__本文抜粋__.
- - - - -
その前に、関門トンネルが無事に開通いたしまして、これが日本経済にいかに大なるところの貢献をするかということは、申し上げるまでもないことでありますが、これは、まことに国家のために喜ぶべきことでありますとともに、公団としては、まことに名誉といたすものであります。皆様の御支援を感謝いたす次第でございます。
料金の問題でございまするが、お話の通りに、開通の前におきまして、各方面からいろいろのお話を承わりました、私どもも、いろいろ検討いたしておった次第でありますが、ただいま大臣からお話がありました通りに、私ども、建設省の意を体し、またわれわれの考えをもちまして、御相談の上で、二割の引き下げをいたしたわけでありまするが、高い安いといいまするのも、結局は、ただいまお話がありました通りに、議論の分れ目は交通量の問題になりますので、それで私どもは一日に千八百八十台、また、他の国の方とはいろいろと違った数字が出ております。それで、暫定的に、三カ月間その量を見まして、そしてあらためてまた考慮いたしたいと実は考えておるのであります。ここで御参考までにちょっと、九日に開通いたしまして式をあげましたが、十日から供用を開始いたしまして今日に至りまするまで、ちょうど十日から二十一日までの間におきまする一日の平均量につきまして、ちょっと御報告を申し上げます。これは、関門トンネルだけでありまするが、自動車並びに軽自動車、原動車、それから人道を歩きましたもの、そういうもののすべてのものの料金のあれになりまするが、まず、一番問題になりまする車両の点につきまして、ちょっと申し上げまするというと、すべての乗物に対しましては、一日の平均が二千二百五十八台という数字になっております。しかし、このうち最も論争になりましたところの乗用車、それから小型の乗用車、貨物、その他の路線、バス、そういったものになりまするというと、ずっとこれが少くなりまして、千百七十八台というところの平均の数字が出ております。そうしまするというと、公団で考えましたものと、この十日間の例をとりましても、だいぶここに開きがあります。しかし、この開きがありまするという状態は、これで確定的と申し上げるわけのものではございません。そのほか、一面から考えまして、料金はどういうふうな収入になっておるかと申しまするというと、一日の平均にいたしまして、料金が約百万円ばかり入っております。詳しく言いまするというと、通行料金が八十八万円、それから回数券でもって、それで割り引きましたものが十二万円ばかりになりまするが、ざっとしまして、一日に平均百万円ばかりの収入が現在あるのでございます。こういう数字を、今度ほかの点から考えまするというと、ただいまお話がありました、関門に使われましたところのこの利息のついておりまする金の大体において利子が四億円くらい、それから経費が二億円くらい、そうしまするというと、六億円くらいの利子と経費の費用が、どうしてもこれは要るわけになります。公団といたしましては、これに対しまして、初めのうちの計算では、四億五千七百万円くらいの数字を充てておったわけでございまするが、今申しました、一日にざっと百万円の収入ということになりまするというと、まことに遺憾な話でありまするけれども、利息もちょっとこれは払えないような状態になります。計算いたしまするというと、一日に百三十三万円、百三十万円くらいありまするというと、利息と諸経費がまかなえる状態になるのであります。これは今お話のありました通りに、国の金を十分使っておるわけでありまするからして、いろいろな点から考えまするというと、こういった利息の点をどうするかということが問題になってくるわけでありますけれども、現実の姿となりますれば、今申し上げたような状態にありまするからして、その点を一つお含みおきを願います。
なお、お話のありました、将来にわたりまして、料金の点をどういうふうに考えるかというところの御質問でありまするが、私ども、この三カ月にわたりまして、もっと詳細にこれを考え、そうしてその暁にまた検討を加えますると同時に、さらに将来の点につきまして思いをいたしまして、その結果、あらためましてまた監督官庁の方に御相談を申し上げて、善処いたしたいと考えております。
- - - - -
__記録データ__.
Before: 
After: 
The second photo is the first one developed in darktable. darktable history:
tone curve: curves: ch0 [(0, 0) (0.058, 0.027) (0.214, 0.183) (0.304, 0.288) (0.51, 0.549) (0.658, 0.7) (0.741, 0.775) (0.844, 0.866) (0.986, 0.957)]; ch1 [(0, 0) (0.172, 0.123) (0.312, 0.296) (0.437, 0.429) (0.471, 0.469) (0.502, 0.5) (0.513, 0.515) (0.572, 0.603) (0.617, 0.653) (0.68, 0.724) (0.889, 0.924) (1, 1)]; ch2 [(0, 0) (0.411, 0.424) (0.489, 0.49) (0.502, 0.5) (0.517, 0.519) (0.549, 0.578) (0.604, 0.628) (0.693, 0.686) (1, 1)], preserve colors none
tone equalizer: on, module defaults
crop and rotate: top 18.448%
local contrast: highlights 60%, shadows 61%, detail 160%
- - - - -
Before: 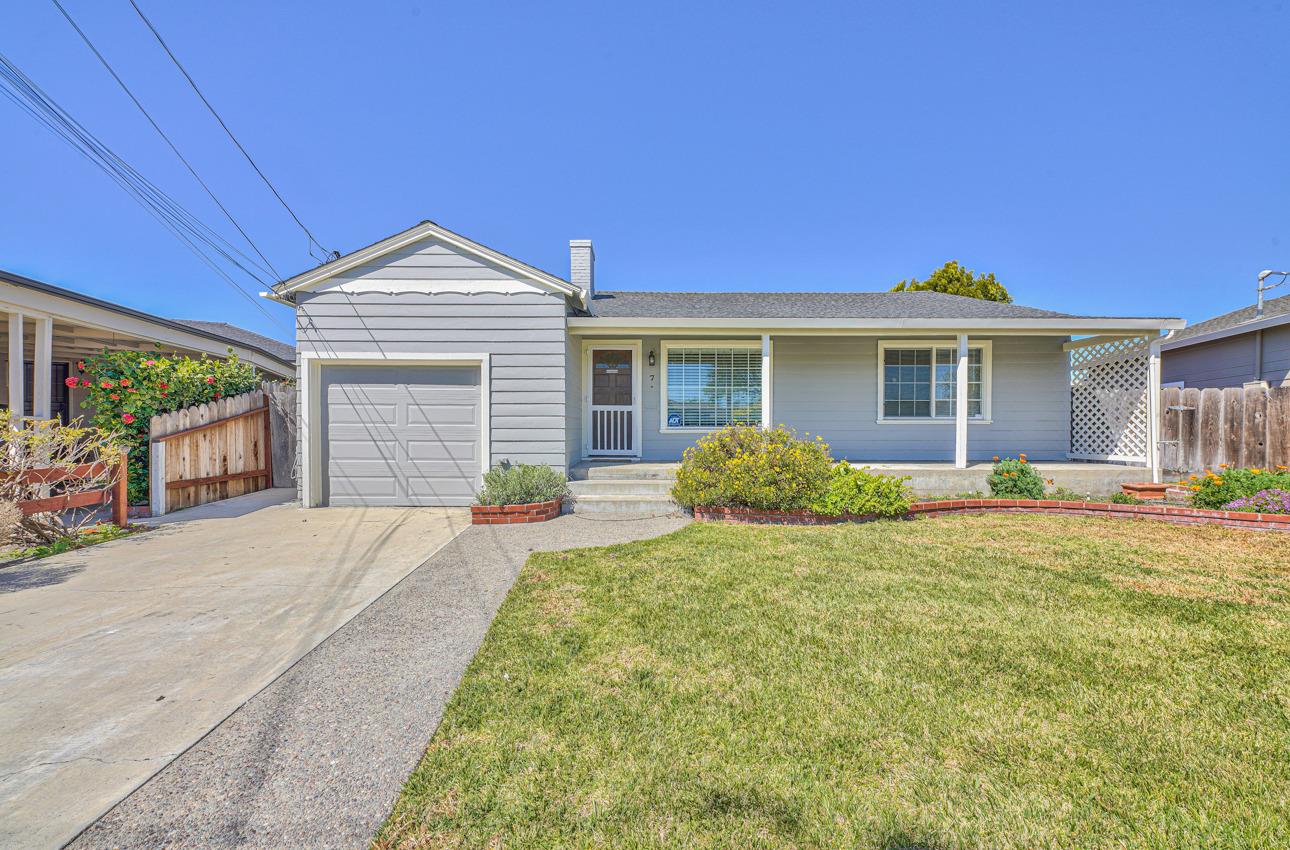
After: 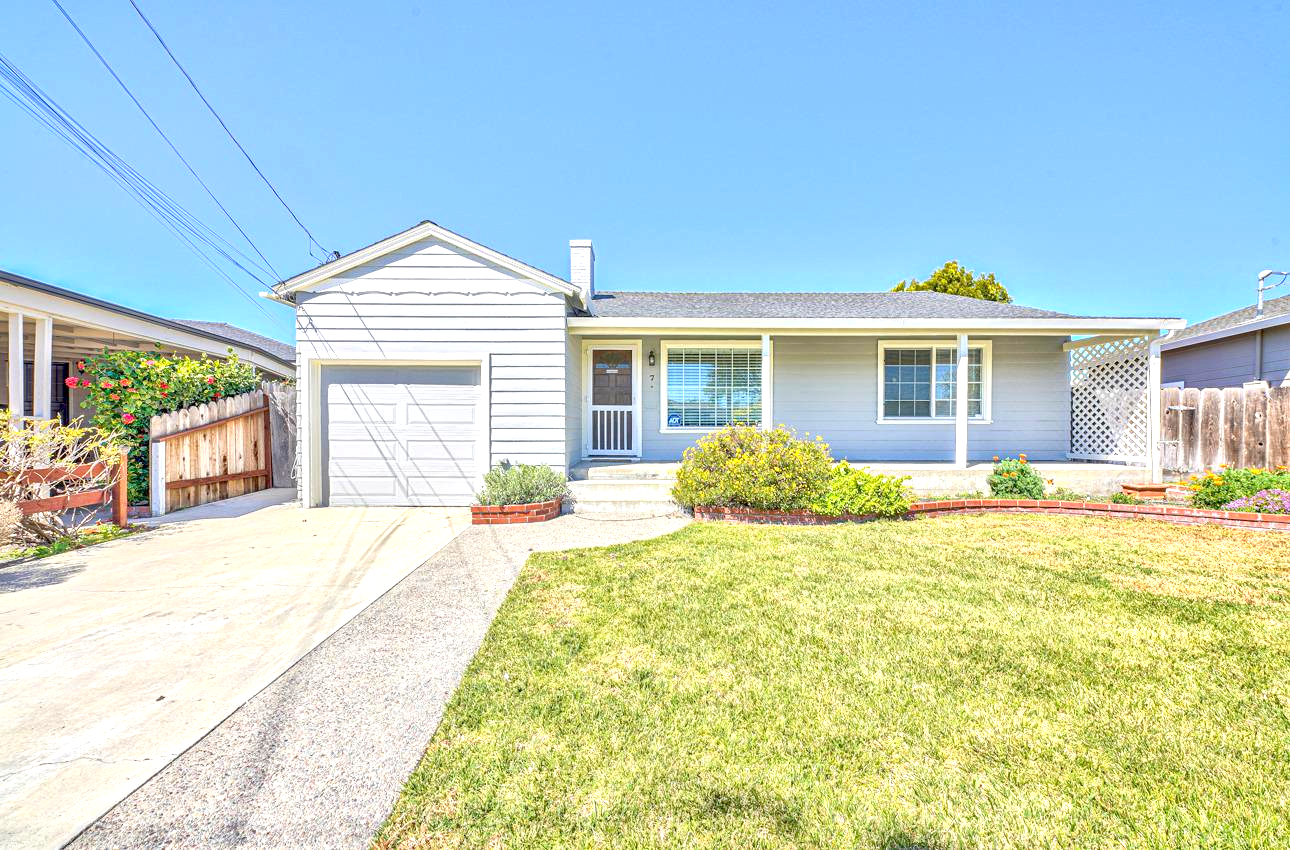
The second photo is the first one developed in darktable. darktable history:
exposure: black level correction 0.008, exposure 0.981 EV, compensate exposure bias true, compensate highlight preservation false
- - - - -
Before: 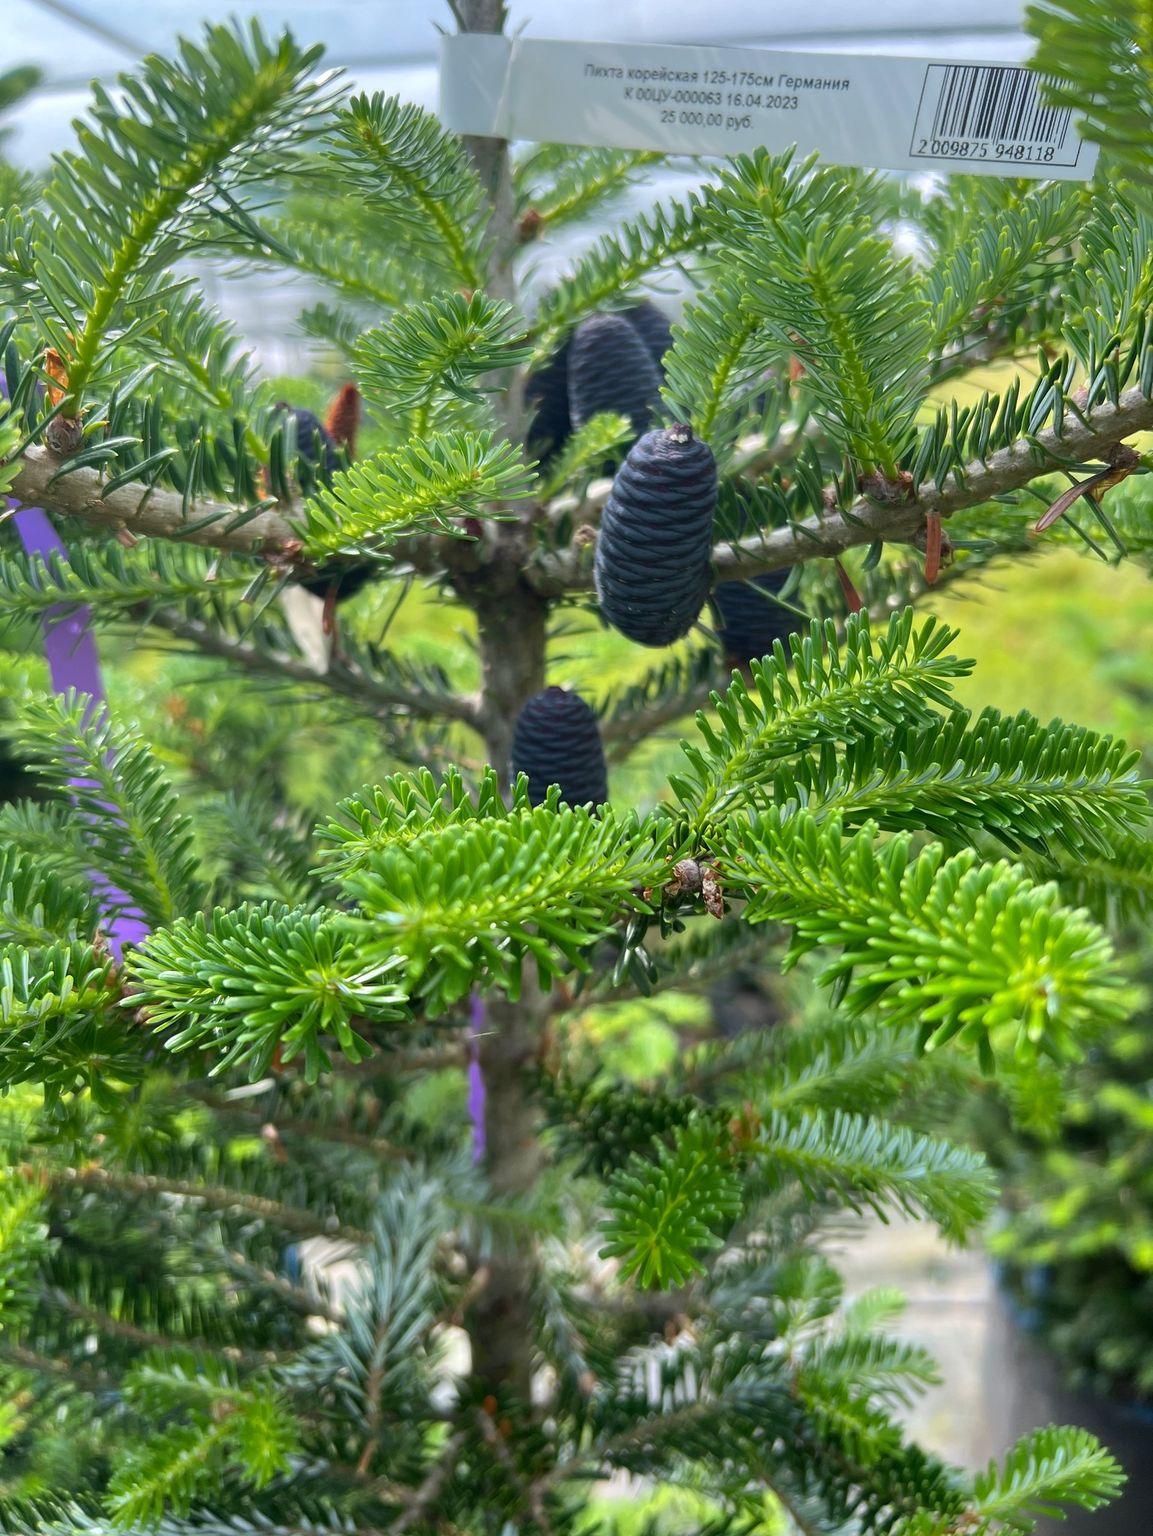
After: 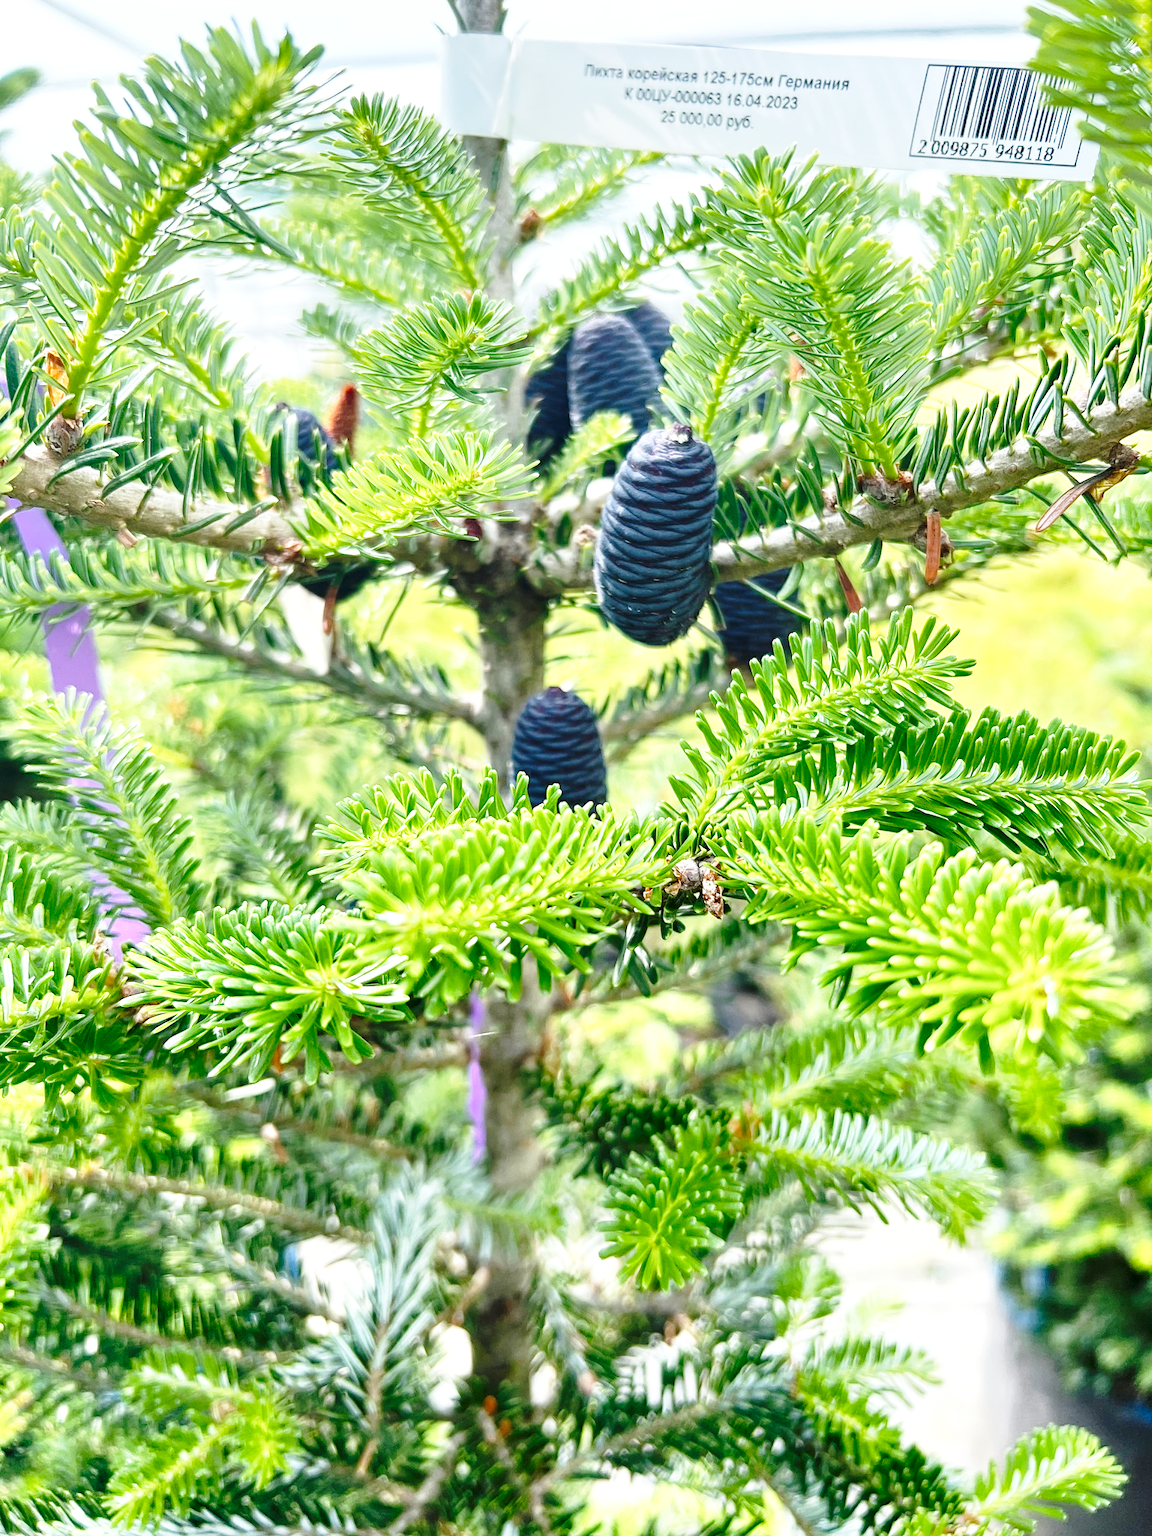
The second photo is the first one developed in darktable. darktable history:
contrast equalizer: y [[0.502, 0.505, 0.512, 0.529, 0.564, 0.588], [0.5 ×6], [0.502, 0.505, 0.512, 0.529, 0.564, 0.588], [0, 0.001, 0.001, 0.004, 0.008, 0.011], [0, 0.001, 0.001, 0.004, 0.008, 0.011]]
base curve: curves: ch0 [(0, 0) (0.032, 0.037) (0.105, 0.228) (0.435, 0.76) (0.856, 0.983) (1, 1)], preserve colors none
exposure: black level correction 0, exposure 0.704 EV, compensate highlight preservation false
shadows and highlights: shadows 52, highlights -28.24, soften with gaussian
- - - - -
__問題と課題__.
[1] 関門トンネルの料金についての発言によると、十日から二十一日までの間、すべての乗物を合わせた一日の平均台数は何台だったか。
[2] 関門トンネルの料金についての発言のうち、「その前に、関門トンネルが無事」を含む語句で始まり「感謝いたす次第でございます。」で終わる部分を、一字も変えずに書き写せ。
データは、関門トンネルの料金についての発言とは別個の資料である。

__想定される解答__.
[1] 一日の平均は二千二百五十八台だった。

[2]
その前に、関門トンネルが無事に開通いたしまして、これが日本経済にいかに大なるところの貢献をするかということは、申し上げるまでもないことでありますが、これは、まことに国家のために喜ぶべきことでありますとともに、公団としては、まことに名誉といたすものであります。皆様の御支援を感謝いたす次第でございます。